The Misplaced Value on A Church in Gainesville

By Robert Hunt

The unfolding events in Florida illustrate all  too well the processes which seem to govern public religious debate in the United States – a debate centered neither on substantive issues nor large popular movements, but ability of fringe groups to grab media attention through careful manipulation of that same media.

In this case the church which planned to burn the Qur’ans is tiny, and its pastor a marginal figure in the Christian community of Gainesville, Florida. But his announcement went viral not only because Muslim news outlets chose to make hay of it outside the U.S., but because the cable news networks picked it up and the Council of American Islamic Relations also chose to repeatedly publicize its opposition to the event and organize Muslim responses to it. Ultimately, as we have seen, the U.S. government intervened at the highest levels.

With regard to publicizing a marginal religious figure (although not with regard to actual violence) this event has been the mirror image of atrocities committed by Muslim groups seeking publicity outside the U.S. An action (or even threat of action) that is itself insignificant and carried out by an insignificant group gains the attention of media outlets that themselves stand to benefit commercially or in their political ambitions by reporting it. Other media outlets pick up the story, and indeed are forced to if they are to compete for listeners and readers. Groups appalled by or opposed to the event, sometimes because they also crave publicity and sometimes because they feel a responsibility respond in turn – and in turn become part of the story. Eventually what was desired by the group initiating the action is achieved. They are recognized by some significant political entity and have a chance to benefit from the publicity, either in the form of funds raised, members recruited, or just ego gratification. Whether the person or group is a dangerous power like North Korea, a clueless but murderous group of jihadists, a bigoted Christian hate-group wishing to spread its venom , or an aspiring pastor trying to gain members the tactics are the same. And the media response is almost pavlovian. The mere scent of a market for their product either emerging or diminishing sets them in motion.

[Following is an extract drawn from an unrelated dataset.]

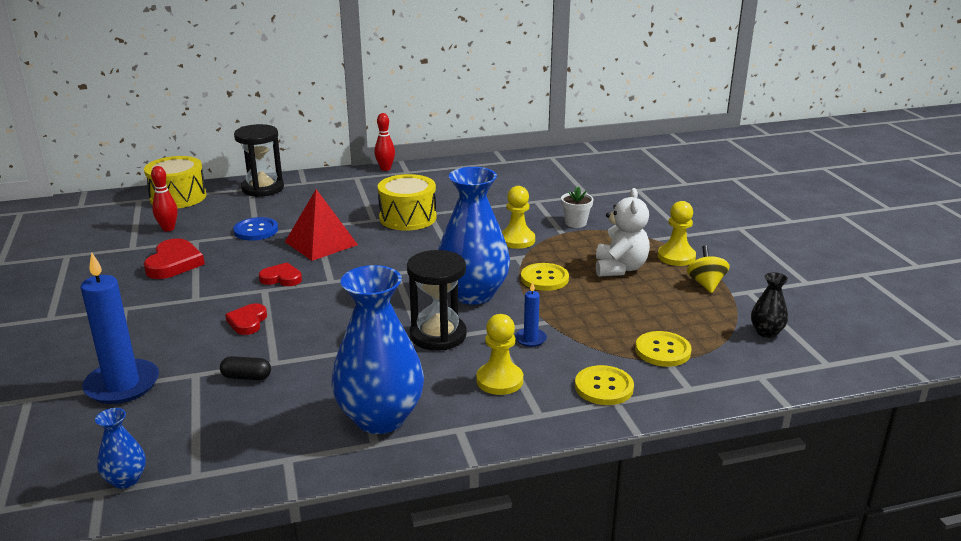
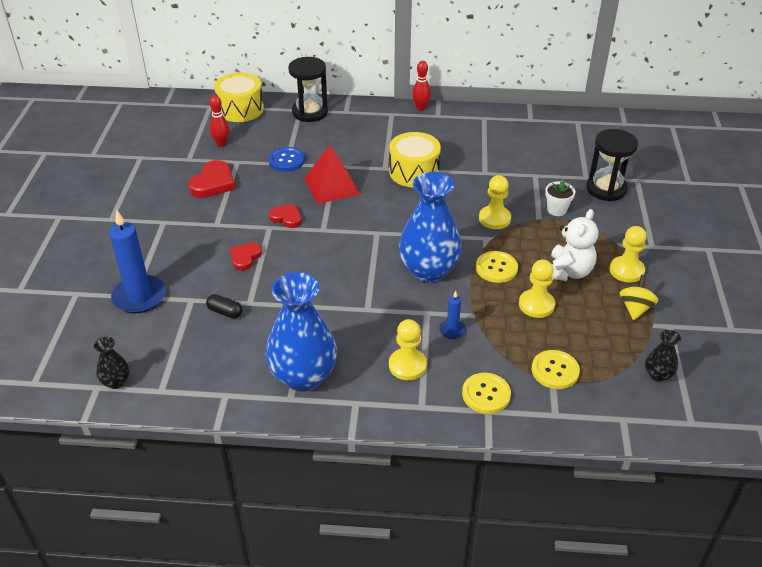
camera: 20 degrees right, 15 degrees up
blue vase [95,408,146,489] -> black vase [94,337,130,389]
black hourglass [407,250,467,351] -> black hourglass moved to [586,129,638,201]
none -> yellow pawn [519,259,555,318]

In this environment it is well to remember that being “real” means being known and loved by God and neighbors, not by the media. “As seen on TV” or for that matter YouTube isn’t ultimately important.

When I was kid we used to go out camping near an old natural gas well pipeline that had been left uncovered. Gas would pool in the pipe, and if you tossed in a match it would send up a huge fireball. Those who stood too close could easily get singed, or even hurt badly. However, as we quickly found out, the well was abandoned because the gas wasn’t good for anything else. The supply was not continuous and couldn’t even sustain a small fire for cooking. It was simultaneously dangerous and useless.

So it is with the event in Florida, the atrocities by religious militants, and the threats by publicity seekers. They have no value for God’s Reign, and thus ultimately no value.  Religious people need to remember that infinitely more good is done daily by churches, synagogues, temples, and mosques as they minister to their own people and community than is done by those who respond to groups that grab media attention through their atrocious exploits. When the dust clears on the Qur’an burning controversy neither the threat, nor the response, will have had as much effect on God’s people as those who have quietly preached and lived love without ever turning on their televisions. And those who have risen to the bait (count me in) will have wasted their time for all eternity.

Dr. Robert Hunt is Director of Global Theological Education at Perkins School of Theology Southern Methodist University.